For our auditory data set, if we had scanned 12 subjects, for example, each of whom performed the same task, the group analysis would entail (i) applying the same spatial preprocessings to each of the 12 subjects, (ii) fitting a first-level GLM independently to each of the 12 subjects, (iii) defining the effect of interest for each subject with a contrast vector \( {c}^{\text{T}}=[\begin{array}{cccccccc}1 0 0 0 0 0 0 0]\end{array}\) and producing a contrast image containing the contrast of the parameter estimates at each voxel and (iv) feeding each of the 12 contrast images into a second-level GLM, through which a one-sample t test could be carried out across all 12 subjects to find the activations that show significant evidence of a population effect.

5 Conclusions

In this chapter we have described how statistical parametric mapping can be used to identify and characterise regionally specific effects in functional MRI data. We have also illustrated the principles of SPM through the ­analysis of a block-design data set using the SPM software. After preprocessing the data to correct them for movement and normalise them into a standard space, the general linear model and random field theory are used to analyse and make classical inferences. The GLM is used to model BOLD responses to given experimental manipulations. The estimated parameters of the GLM are used to compute a standard univariate statistical test at each and every voxel, leading to the construction of statistical parametric maps. The random field theory is then used to resolve the multiple comparisons problem induced by inferences over a volume of the brain containing many voxels. RFT provides a method for adjusting p values for the search volume of a statistical parametric map to control false-positive rates.

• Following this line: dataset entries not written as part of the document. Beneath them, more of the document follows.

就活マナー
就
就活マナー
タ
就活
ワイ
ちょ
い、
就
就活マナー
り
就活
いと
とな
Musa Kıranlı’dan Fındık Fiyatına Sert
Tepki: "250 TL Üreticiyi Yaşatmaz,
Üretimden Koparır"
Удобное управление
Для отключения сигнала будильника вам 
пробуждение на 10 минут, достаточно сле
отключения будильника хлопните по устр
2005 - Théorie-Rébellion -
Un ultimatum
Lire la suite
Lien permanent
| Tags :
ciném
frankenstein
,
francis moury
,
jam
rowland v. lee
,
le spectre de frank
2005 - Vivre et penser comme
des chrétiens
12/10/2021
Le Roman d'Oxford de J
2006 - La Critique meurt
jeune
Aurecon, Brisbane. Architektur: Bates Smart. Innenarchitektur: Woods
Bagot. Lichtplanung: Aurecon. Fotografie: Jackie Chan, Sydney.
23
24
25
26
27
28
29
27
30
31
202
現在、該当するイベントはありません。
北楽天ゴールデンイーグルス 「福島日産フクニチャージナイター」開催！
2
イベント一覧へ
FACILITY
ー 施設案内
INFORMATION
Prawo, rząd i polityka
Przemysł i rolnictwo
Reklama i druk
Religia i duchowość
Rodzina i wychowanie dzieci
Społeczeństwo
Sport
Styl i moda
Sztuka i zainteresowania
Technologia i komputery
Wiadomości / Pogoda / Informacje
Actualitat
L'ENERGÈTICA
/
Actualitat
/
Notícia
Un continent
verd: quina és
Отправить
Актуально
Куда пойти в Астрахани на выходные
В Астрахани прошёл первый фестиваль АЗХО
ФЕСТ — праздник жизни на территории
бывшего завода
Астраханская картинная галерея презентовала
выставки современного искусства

We have here described the fundamental methods used to carry out fMRI analyses in SPM. There are, however, many additional approaches and tools that can be used to refine and extend analyses, such as voxel-based morphometry (VBM) to analyse structural data sets (Ashburner and Friston 2000; Ridgway et al. 2008) and dynamic causal modelling (DCM) to study effective connectivity (Friston et al. 2003; Seghier et al. 2010; Stephan et al. 2010). While the key steps of the SPM approach we describe above remain broadly constant, SPM software (along with many other software analysis packages) is constantly evolving to incorporate advances in neuroimaging analysis; we encourage readers to explore these exciting new developments.